▶ _Your task_:
In the records below, find each line with the word "galapagos" and copy it.

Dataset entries
**********
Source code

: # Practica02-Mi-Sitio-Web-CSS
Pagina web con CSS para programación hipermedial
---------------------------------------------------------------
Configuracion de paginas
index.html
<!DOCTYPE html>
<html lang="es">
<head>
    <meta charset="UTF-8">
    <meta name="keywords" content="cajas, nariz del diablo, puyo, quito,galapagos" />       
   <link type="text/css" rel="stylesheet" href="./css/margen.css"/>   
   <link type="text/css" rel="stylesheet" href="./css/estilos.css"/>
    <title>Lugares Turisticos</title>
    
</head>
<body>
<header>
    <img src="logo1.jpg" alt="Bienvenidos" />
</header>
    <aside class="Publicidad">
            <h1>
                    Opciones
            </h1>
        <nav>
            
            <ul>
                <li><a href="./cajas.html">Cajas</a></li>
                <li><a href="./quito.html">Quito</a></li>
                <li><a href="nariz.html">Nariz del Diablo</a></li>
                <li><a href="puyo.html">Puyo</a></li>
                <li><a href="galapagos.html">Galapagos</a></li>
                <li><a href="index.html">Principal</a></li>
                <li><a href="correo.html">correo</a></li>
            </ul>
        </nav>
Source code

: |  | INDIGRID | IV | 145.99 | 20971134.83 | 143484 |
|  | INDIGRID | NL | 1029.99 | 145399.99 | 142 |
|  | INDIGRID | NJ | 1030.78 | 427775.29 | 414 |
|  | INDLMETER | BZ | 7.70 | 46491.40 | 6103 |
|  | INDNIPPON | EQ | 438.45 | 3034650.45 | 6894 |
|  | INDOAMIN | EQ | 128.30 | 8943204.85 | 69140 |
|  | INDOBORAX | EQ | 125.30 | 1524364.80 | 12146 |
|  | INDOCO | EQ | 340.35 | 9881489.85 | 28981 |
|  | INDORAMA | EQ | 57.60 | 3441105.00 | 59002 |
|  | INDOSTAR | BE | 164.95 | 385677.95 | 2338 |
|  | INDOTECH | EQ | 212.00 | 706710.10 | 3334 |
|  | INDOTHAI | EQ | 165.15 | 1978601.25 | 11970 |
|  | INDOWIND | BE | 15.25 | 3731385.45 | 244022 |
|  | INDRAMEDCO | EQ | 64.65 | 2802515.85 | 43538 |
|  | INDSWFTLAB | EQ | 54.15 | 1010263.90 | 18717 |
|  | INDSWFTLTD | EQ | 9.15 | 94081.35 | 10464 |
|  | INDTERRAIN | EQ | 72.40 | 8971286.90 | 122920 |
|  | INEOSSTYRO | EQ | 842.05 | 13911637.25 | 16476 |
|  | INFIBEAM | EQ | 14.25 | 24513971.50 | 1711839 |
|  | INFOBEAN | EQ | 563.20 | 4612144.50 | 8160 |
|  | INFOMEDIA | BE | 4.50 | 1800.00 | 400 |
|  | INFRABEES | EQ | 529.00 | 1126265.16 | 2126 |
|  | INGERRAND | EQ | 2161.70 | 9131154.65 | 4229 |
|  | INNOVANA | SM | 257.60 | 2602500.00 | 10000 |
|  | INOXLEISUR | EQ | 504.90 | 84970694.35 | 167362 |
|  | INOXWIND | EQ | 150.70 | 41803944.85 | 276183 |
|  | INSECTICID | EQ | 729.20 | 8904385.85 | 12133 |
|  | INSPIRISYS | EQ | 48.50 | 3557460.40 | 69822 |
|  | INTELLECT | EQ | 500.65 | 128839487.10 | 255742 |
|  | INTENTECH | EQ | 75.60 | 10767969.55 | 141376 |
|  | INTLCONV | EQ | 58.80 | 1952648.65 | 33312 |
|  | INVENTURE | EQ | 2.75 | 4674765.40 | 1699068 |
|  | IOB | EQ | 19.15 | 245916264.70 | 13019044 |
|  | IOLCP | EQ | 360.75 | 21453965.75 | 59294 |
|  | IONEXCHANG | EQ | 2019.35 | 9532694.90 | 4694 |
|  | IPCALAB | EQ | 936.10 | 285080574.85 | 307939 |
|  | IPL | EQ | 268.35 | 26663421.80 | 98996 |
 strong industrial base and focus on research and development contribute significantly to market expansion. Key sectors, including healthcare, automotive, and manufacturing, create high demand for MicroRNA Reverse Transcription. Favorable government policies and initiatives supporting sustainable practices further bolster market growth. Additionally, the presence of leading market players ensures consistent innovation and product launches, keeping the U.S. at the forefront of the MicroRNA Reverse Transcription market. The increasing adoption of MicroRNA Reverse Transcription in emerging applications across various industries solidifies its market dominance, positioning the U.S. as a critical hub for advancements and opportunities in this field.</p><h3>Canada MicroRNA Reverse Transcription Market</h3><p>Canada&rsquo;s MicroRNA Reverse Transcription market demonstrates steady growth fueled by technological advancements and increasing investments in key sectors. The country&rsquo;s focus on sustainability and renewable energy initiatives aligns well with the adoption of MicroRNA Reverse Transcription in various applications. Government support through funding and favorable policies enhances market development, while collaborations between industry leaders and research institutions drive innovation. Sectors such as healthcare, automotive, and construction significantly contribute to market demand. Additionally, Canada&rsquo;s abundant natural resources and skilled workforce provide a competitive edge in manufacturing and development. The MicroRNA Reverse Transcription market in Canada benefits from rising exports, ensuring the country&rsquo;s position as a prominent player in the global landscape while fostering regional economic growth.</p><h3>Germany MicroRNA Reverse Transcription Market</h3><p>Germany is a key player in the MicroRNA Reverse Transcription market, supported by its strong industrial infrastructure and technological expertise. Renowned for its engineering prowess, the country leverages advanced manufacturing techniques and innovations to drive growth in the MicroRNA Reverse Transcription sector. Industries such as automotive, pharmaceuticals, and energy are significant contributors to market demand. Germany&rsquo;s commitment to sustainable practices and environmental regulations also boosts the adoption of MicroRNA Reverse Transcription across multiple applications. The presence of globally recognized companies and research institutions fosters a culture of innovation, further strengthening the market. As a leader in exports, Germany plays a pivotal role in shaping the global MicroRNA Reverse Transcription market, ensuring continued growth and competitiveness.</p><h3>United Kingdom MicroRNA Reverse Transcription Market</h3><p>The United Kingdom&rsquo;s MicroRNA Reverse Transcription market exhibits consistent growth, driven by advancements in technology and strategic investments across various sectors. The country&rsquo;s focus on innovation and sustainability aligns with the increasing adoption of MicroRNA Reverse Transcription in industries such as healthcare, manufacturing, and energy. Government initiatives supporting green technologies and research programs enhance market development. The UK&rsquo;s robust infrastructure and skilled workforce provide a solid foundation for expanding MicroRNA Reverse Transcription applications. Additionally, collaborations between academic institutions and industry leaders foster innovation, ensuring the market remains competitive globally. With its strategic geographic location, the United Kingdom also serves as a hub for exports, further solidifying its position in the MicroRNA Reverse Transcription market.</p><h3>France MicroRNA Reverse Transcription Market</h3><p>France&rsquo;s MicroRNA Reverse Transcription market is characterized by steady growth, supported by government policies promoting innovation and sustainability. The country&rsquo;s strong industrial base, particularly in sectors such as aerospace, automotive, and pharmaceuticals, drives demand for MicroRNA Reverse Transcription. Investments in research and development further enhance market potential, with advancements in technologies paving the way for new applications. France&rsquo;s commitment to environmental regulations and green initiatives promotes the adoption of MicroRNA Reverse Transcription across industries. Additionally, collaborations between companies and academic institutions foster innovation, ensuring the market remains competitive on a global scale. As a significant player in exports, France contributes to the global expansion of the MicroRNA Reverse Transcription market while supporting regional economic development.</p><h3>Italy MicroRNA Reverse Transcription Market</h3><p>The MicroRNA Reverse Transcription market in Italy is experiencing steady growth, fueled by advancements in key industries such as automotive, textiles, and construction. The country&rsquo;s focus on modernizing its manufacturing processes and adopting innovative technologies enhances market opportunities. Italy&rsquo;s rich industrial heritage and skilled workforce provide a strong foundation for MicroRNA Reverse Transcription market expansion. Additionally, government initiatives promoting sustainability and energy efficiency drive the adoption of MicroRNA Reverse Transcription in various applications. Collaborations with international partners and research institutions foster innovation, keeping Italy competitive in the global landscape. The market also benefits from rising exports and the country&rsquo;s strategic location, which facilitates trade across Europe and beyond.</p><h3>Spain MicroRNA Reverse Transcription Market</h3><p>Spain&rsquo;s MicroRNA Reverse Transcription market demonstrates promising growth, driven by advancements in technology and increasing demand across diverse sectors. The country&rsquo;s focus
**********
▶ _Answer section_:
    <meta name="keywords" content="cajas, nariz del diablo, puyo, quito,galapagos" />       
                <li><a href="galapagos.html">Galapagos</a></li>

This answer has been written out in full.